課題 1:
スーパーカミオカンデの文章に基づき、次の問いに答えよ。
(a) 1996年4月1日午前0時にスーパーカミオカンデの運転を開始したのは誰か。
(b) 1998年のニュートリノ振動の発見は、何の観測によるものか。
(c) 2001年の事故では、光電子増倍管の約何パーセントが破損したか。
課題 2:
次の各文がスーパーカミオカンデの文章と合っているかを、はいかいいえで答えよ。判断の決め手となる本文の語句もそのまま引用すること。
(a) K2K実験は長基線加速器ニュートリノ実験である。
(b) 2002年から2005年まで、スーパーカミオカンデは運転を停止していた。
(c) 装置は2006年に完全に復旧した。
課題 3: スーパーカミオカンデの文章の最後の一文に続けて、その先を書いてください。

本文抜粋:
1996年4月1日午前0時、当時の実験代表者である戸塚洋二先生がスーパーカミオカンデの運転を開始し、共同実験者が実験場の地下坑内に集い観測開始を祝いました。

1996年4月1日午前0時、最初の公式データを取り始めた時の実験ログブック。「Run1000 Started by Totsuka-san! It works!(戸塚さんがデータ取得を開始した!動いた!)」

この20年間には、いろいろなことがありました。1998年にスーパーカミオカンデは大気ニュートリノの観測によりニュートリノ振動を発見し、ニュートリノが質量を持つことを示しました。この成果は梶田隆章先生の2015年ノーベル物理学賞受賞に貢献しました。その後も2001年には太陽ニュートリノ振動発見、2004年には世界に先駆けて行われた長基線加速器ニュートリノ実験(K2K実験)によるニュートリノ振動の確認、2011年にはT2K実験による第3の振動モードの発見など、多くの成果をあげてきました。一方、2001年には約60%の光電子増倍管が破損してしまうという事故がありました。そのため2002年から2005年までは約半分の光電子増倍管で運転をしましたが、2006年に装置を完全復旧させ現在に至っています。このように長年スーパーカミオカンデを運転してこれましたことは、関係諸方々および国民の皆様のご理解とご協力の賜物です。この場をお借りして、深く御礼申し上げます。

提供資料:

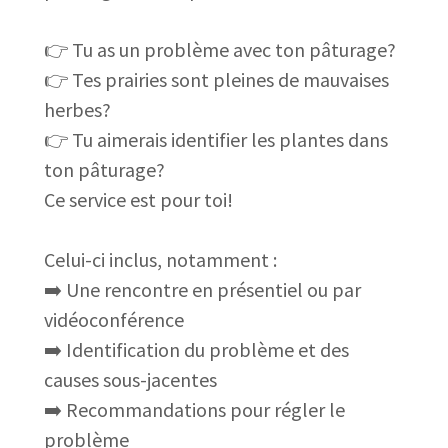
👉 Tu as un problème avec ton pâturage?
👉 Tes prairies sont pleines de mauvaises
herbes?
👉 Tu aimerais identifier les plantes dans
ton pâturage?
Ce service est pour toi!
Celui-ci inclus, notamment :
➡️ Une rencontre en présentiel ou par
vidéoconférence
➡️ Identification du problème et des
causes sous-jacentes
➡️ Recommandations pour régler le
problème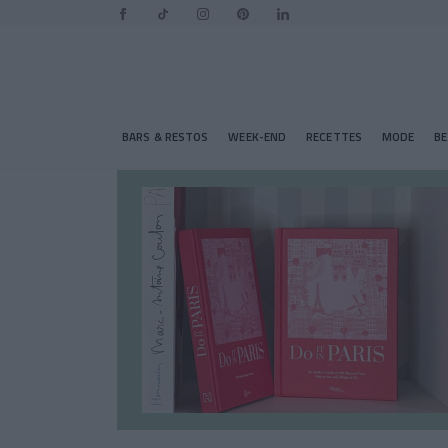
BARS & RESTOS
WEEK-END
RECETTES
MODE
B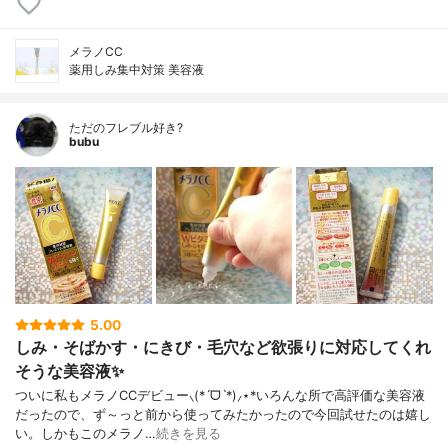
メラノCC
薬用しみ集中対策 美容液
ただのフレブル好き?
bubu
5.00
しみ・そばかす・にきび・毛穴など欲張りに対応してくれ
そうな美容液✨
ついに私もメラノCCデビュー⸜(*ˊᗜˋ*)⸝⋆*いろんな所で高評価な美容液
だったので、ず～っと前から使ってみたかったので今回試せたのは嬉し
い。しかもこのメラノ…
続きを見る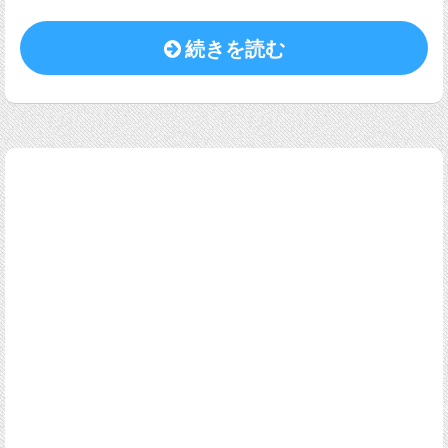
続きを読む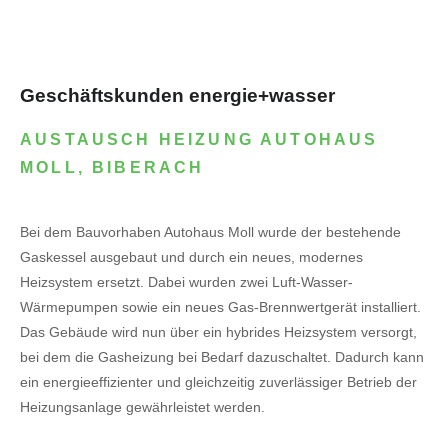
Geschäftskunden energie+wasser
AUSTAUSCH HEIZUNG AUTOHAUS
MOLL, BIBERACH
Bei dem Bauvorhaben Autohaus Moll wurde der bestehende
Gaskessel ausgebaut und durch ein neues, modernes
Heizsystem ersetzt. Dabei wurden zwei Luft-Wasser-
Wärmepumpen sowie ein neues Gas-Brennwertgerät installiert.
Das Gebäude wird nun über ein hybrides Heizsystem versorgt,
bei dem die Gasheizung bei Bedarf dazuschaltet. Dadurch kann
ein energieeffizienter und gleichzeitig zuverlässiger Betrieb der
Heizungsanlage gewährleistet werden.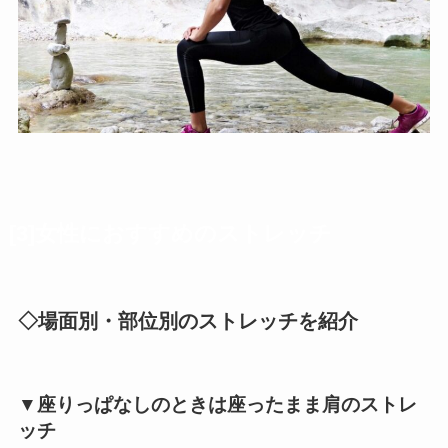
[3]女性におすすめのストレッチ
◇場面別・部位別のストレッチを紹介
▼座りっぱなしのときは座ったまま肩のストレ
ッチ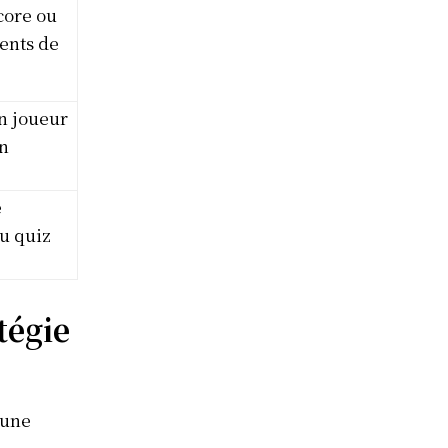
core ou
ents de
n joueur
on
e
u quiz
atégie
 une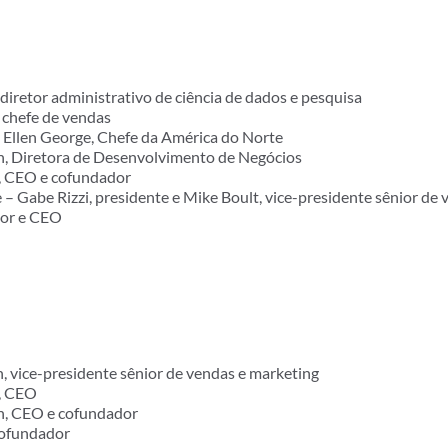
iretor administrativo de ciência de dados e pesquisa
 chefe de vendas
Ellen George, Chefe da América do Norte
n, Diretora de Desenvolvimento de Negócios
v, CEO e cofundador
 – Gabe Rizzi, presidente e Mike Boult, vice-presidente sênior de
dor e CEO
 vice-presidente sênior de vendas e marketing
, CEO
en, CEO e cofundador
cofundador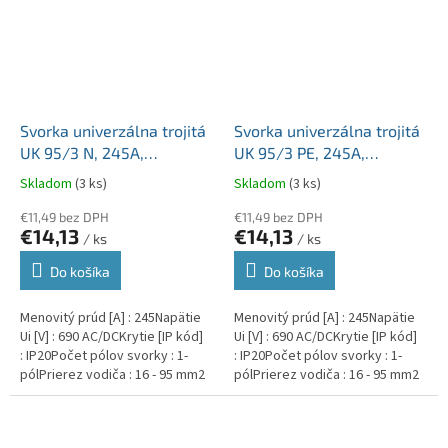
Svorka univerzálna trojitá
Svorka univerzálna trojitá
UK 95/3 N, 245A,
UK 95/3 PE, 245A,
3x95mm2 1pól., AL/CU,
3x95mm2 1pól., AL/CU,
Skladom
(3 ks)
Skladom
(3 ks)
krytá, modrá, na DIN a
krytá, zeleno-žltá, na DIN
Montážnu dosku
€11,49 bez DPH
a Montážnu dosku
€11,49 bez DPH
€14,13
€14,13
/ ks
/ ks
Do košíka
Do košíka
Menovitý prúd [A] : 245Napätie
Menovitý prúd [A] : 245Napätie
Ui [V] : 690 AC/DCKrytie [IP kód]
Ui [V] : 690 AC/DCKrytie [IP kód]
: IP20Počet pólov svorky : 1-
: IP20Počet pólov svorky : 1-
pólPrierez vodiča : 16 - 95 mm2
pólPrierez vodiča : 16 - 95 mm2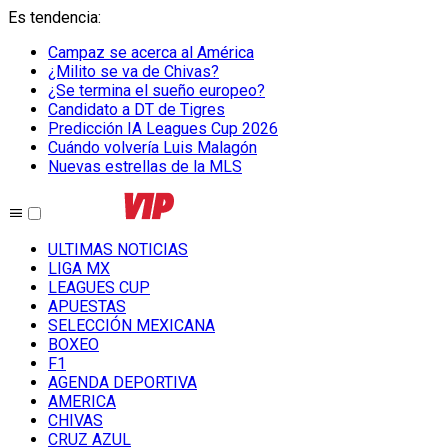
Es tendencia
:
Campaz se acerca al América
¿Milito se va de Chivas?
¿Se termina el sueño europeo?
Candidato a DT de Tigres
Predicción IA Leagues Cup 2026
Cuándo volvería Luis Malagón
Nuevas estrellas de la MLS
ULTIMAS NOTICIAS
LIGA MX
LEAGUES CUP
APUESTAS
SELECCIÓN MEXICANA
BOXEO
F1
AGENDA DEPORTIVA
AMERICA
CHIVAS
CRUZ AZUL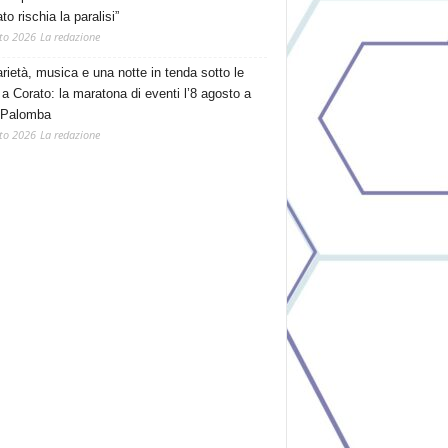
o rischia la paralisi”
to 2026
La redazione
arietà, musica e una notte in tenda sotto le
 a Corato: la maratona di eventi l’8 agosto a
 Palomba
to 2026
La redazione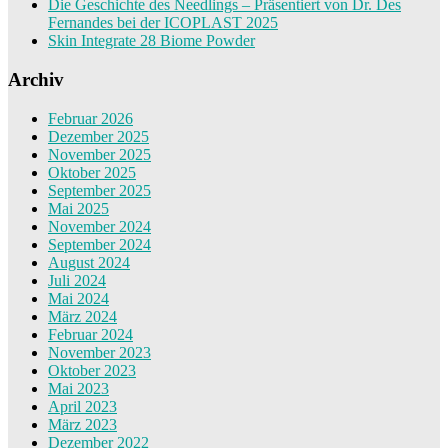
Die Geschichte des Needlings – Präsentiert von Dr. Des
Fernandes bei der ICOPLAST 2025
Skin Integrate 28 Biome Powder
Archiv
Februar 2026
Dezember 2025
November 2025
Oktober 2025
September 2025
Mai 2025
November 2024
September 2024
August 2024
Juli 2024
Mai 2024
März 2024
Februar 2024
November 2023
Oktober 2023
Mai 2023
April 2023
März 2023
Dezember 2022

解答 1:
(a) 当時の実験代表者である戸塚洋二先生
(b) 大気ニュートリノの観測
(c) 約60%

解答 2:
(a) はい。「長基線加速器ニュートリノ実験(K2K実験)」
(b) いいえ。「2002年から2005年までは約半分の光電子増倍管で運転をしました」
(c) はい。「2006年に装置を完全復旧させ現在に至っています」

解答 3:
スーパーカミオカンデはこれからも新たな発見に向けて観測を継続していきます。我々の銀河系で超新星爆発がおこれば何千もの事象が観測され、詳しい爆発メカニズムが解明されるはずです。また、装置を高度化することによって、宇宙の初めから起きてきた超新星爆発からのニュートリノもとらえようとしています。T2K実験ではニュートリノと反ニュートリノの違いを探ろうとしています。 今後ともご指導・ご協力の程、よろしくお願い申し上げます。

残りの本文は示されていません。